Les étapes subséquentes convenues comprennent ce qui suit
13.151 Le Comité exécutif interministériel poursuit ses efforts en vue de mieux intégrer les diverses responsabilités et activités liées à l'homologation et qui relèvent maintenant des ministères de l'Agriculture, de la Santé nationale et du Bien-être social, de l'Environnement et des Forêts et de veiller à l'approbation en temps opportun des produits durant la période de transition.13.152 Le gouvernement reconnaît la nécessité de décréter la nouvelle loi afin d'assurer au système révisé un fondement de stabilité, de prévisibilité et d'obligation de rendre compte.
ANNEXE A
Recommandations qui découlent de L'Examen de la politique agro-alimentaire utilisées comme critères de vérification
Développement des marchés et du commerce
- Une stratégie de développement des marchés (tant nationaux qu'internationaux) devrait être élaborée.
- L'information sur les marchés destinée aux producteurs et aux transformateurs devrait être plus utile et accessible.
- Il faudrait une meilleure coordination des activités de développement des marchés réalisées par les gouvernements fédéral et provinciaux et par le secteur.
- Il faudrait une meilleure coordination de l'information sur les marchés fournie par les gouvernements fédéral et provinciaux et par le secteur.
- Un des objectifs premiers de la recherche devrait être le renforcement de la compétitivité.
- L'adoption de la meilleure technologie disponible, y compris la technologie élaborée à l'extérieur du Canada, par les producteurs et les transformateurs pour s'accaparer une part des marchés et les conserver représente une étape essentielle vers la compétitivité.
- Il faudrait plus d'entreprises conjointes entre pouvoirs publics et secteur privé pour parvenir à la compétitivité; il faudrait engager davantage le secteur privé dans les recherches.
- Mettre au point des indicateurs de surveillance et d'évaluation de l'état des ressources naturelles et de la qualité de l'environnement par rapport à l'agriculture.
- Produire et exécuter des ententes-cadres, des accords à long terme et à frais partagés pour un environnement durable en agriculture; ces accords permettraient d'accroître les ressources destinées à l'aide technique et financière, à la surveillance, à la recherche, à l'enseignement et à des activités de sensibilisation, dans le but de faire adopter des méthodes de saine gestion des ressources.
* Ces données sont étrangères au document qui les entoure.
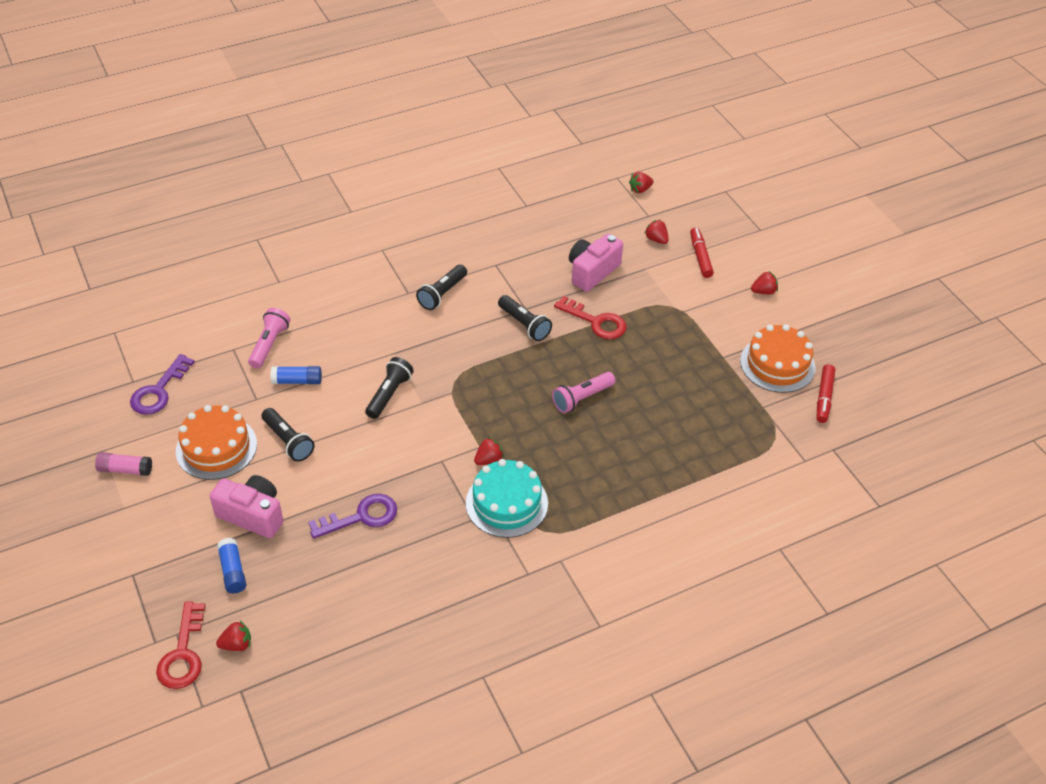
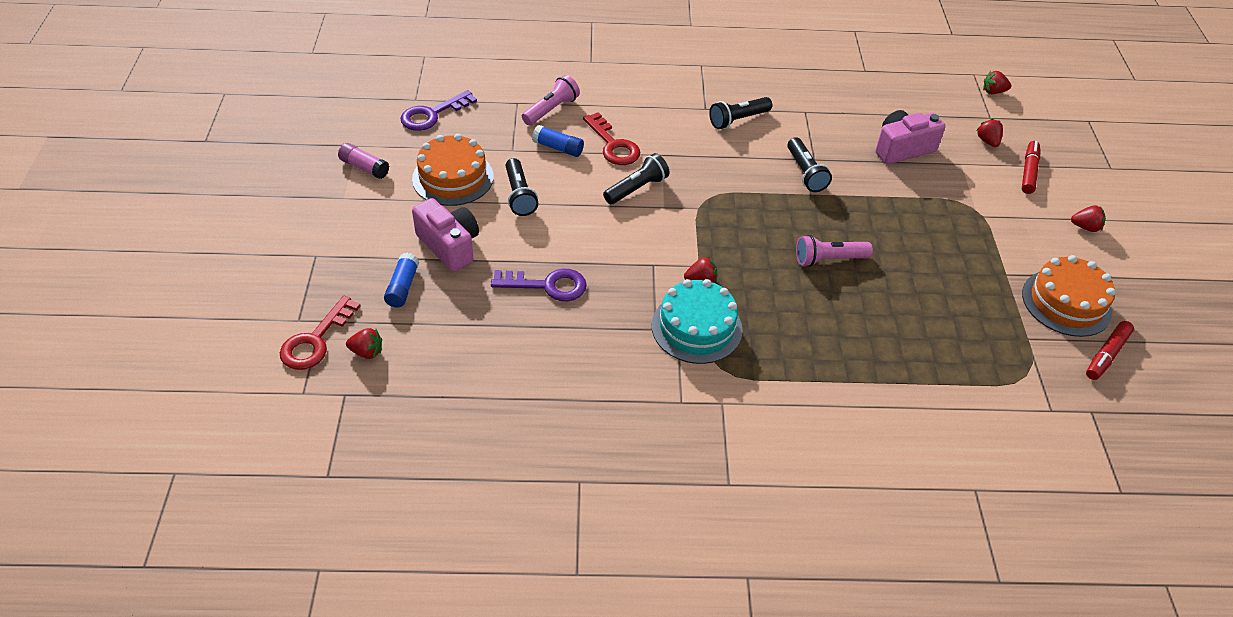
camera: 25 degrees right, 0 degrees up
red key [554,296,626,339] -> red key moved to [583,112,640,165]

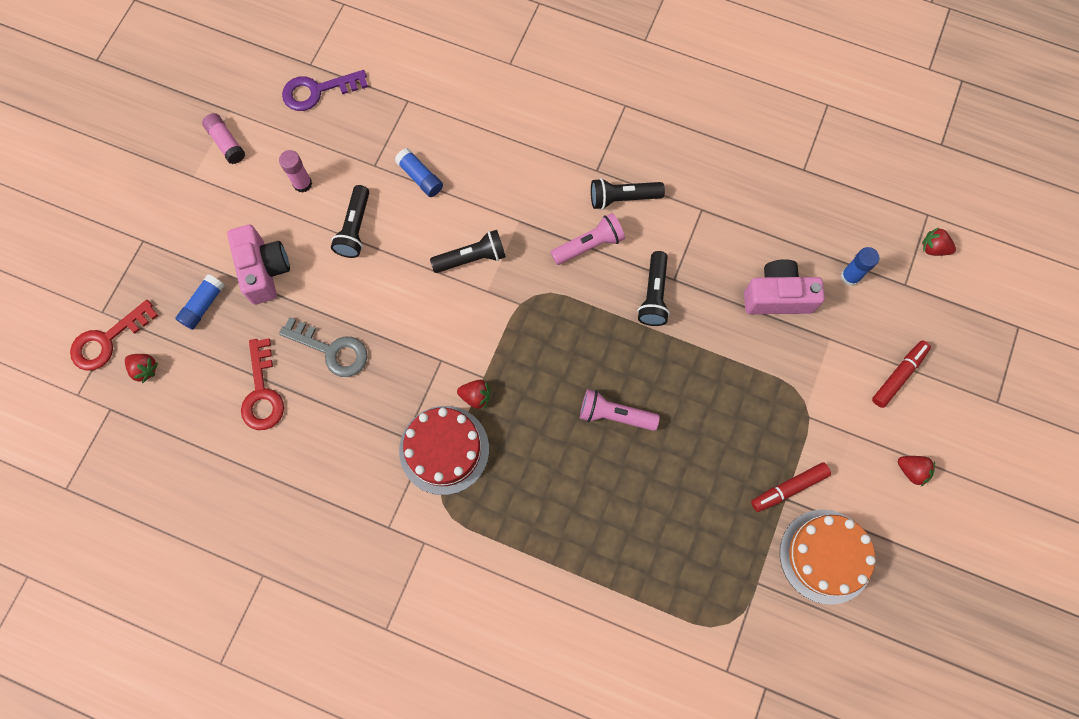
camera: 25 degrees right, 25 degrees up
orange cake [412,134,494,206] -> pink glue stick [279,150,312,193]
purple key [491,269,587,301] -> grey key [279,317,368,377]
pink flashlight [522,75,580,125] -> pink flashlight moved to [551,213,625,265]
red key [583,112,640,165] -> red key moved to [241,338,284,430]
turquoise cake [652,279,743,364] -> red cake [399,406,489,495]
red strawberry [976,118,1003,147] -> none
red marker [1086,321,1134,380] -> red marker moved to [751,463,831,512]
none -> blue glue stick [841,247,879,286]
- Passer en revue les programmes et les activités liés à la protection de l'environnement de sorte que le soutien à long terme soit adéquat et qu'il réponde aux conditions et aux besoins des régions.
- Accélérer la réforme des politiques et des programmes qui contribuent à la dégradation des ressources naturelles et environnementales, et réaffecter des ressources à la réalisation d'un environnement durable.
- Adopter des critères cohérents pour l'évaluation des politiques et des programmes agricoles à l'égard de l'environnement durable.
- Examiner immédiatement si la corrélation de critères appropriés d'adminissibilité aux programmes fédéraux et provinciaux est faisable et acceptable.
- Effectuer des recherches sur les besoins de formation en gestion agricole et en services consultatifs.
- Créer un programme national de formation, de services et d'information concernant la gestion agricole.
- Examiner les règlements existants pour déterminer s'ils sont compatibles avec l'objectif d'une plus grande prospérité pour les Canadiens. Cet examen devrait inclure une «rejustification» publique des règlements actuels.
- La Loi sur les produits antiparasitaires et le Règlement sur les produits antiparasitaires seront réécrits et porteront respectivement les titres de Loi sur la lutte antiparasitaire et Règlement sur la lutte antiparasitaire . Sous réserve de contraintes constitutionnelles, la législation incorporera une approche globale («du berceau à la tombe») de l'homologation des pesticides.